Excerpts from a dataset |
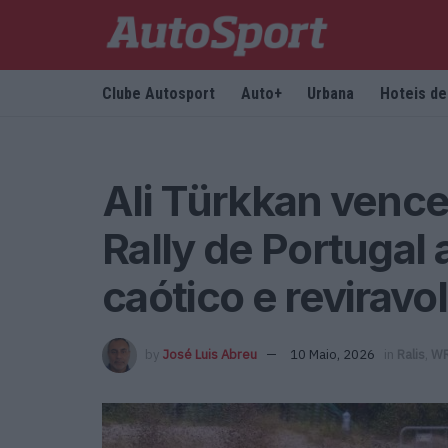
Clube Autosport
Auto+
Urbana
Hoteis d
Ali Türkkan venc
Rally de Portugal
caótico e reviravol
by
José Luis Abreu
10 Maio, 2026
in
Ralis
,
W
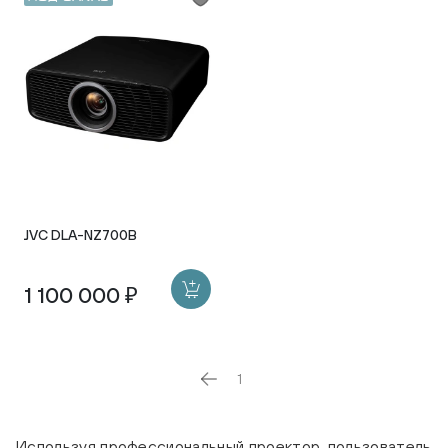
JVC DLA-NZ700B
1 100 000 ₽
1
Используя профессиональный проектор, пользователь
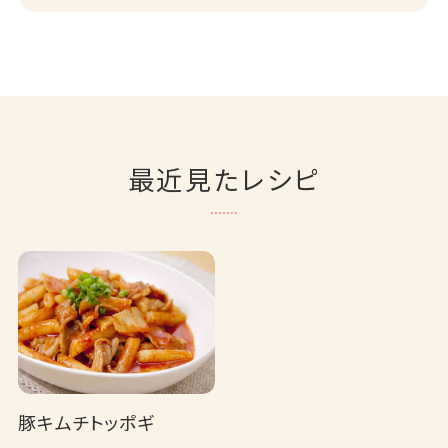
最近見たレシピ
豚キムチトッポギ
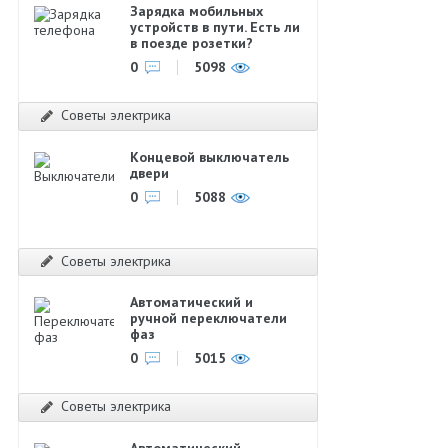
Зарядка мобильных
устройств в пути. Есть ли
в поезде розетки?
0
5098
Советы электрика
Концевой выключатель
двери
0
5088
Советы электрика
Автоматический и
ручной переключатели
фаз
0
5015
Советы электрика
Автоматический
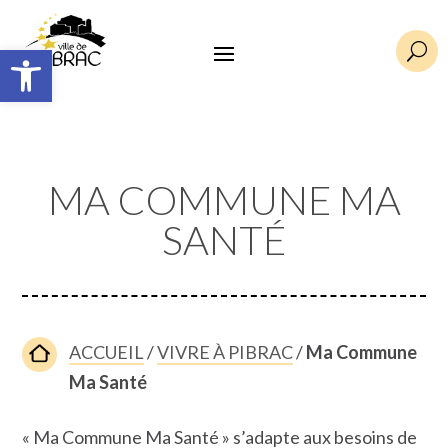
Ouvrir la barre d’outils
U
MA COMMUNE MA
SANTÉ
ACCUEIL
/
VIVRE À PIBRAC
/
Ma Commune
Ma Santé
« Ma Commune Ma Santé » s’adapte aux besoins de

TO-DO ITEM | Each line from the one with "в поезде розетки?" through the final line of the records must be copied exactly, with no pictures and no additional lines.

REPLY TO THE EXERCISE |
в поезде розетки?
0
5098
Советы электрика
Концевой выключатель
двери
0
5088
Советы электрика
Автоматический и
ручной переключатели
фаз
0
5015
Советы электрика
Автоматический
Ouvrir la barre d’outils
U
MA COMMUNE MA
SANTÉ
ACCUEIL
/
VIVRE À PIBRAC
/
Ma Commune
Ma Santé
« Ma Commune Ma Santé » s’adapte aux besoins de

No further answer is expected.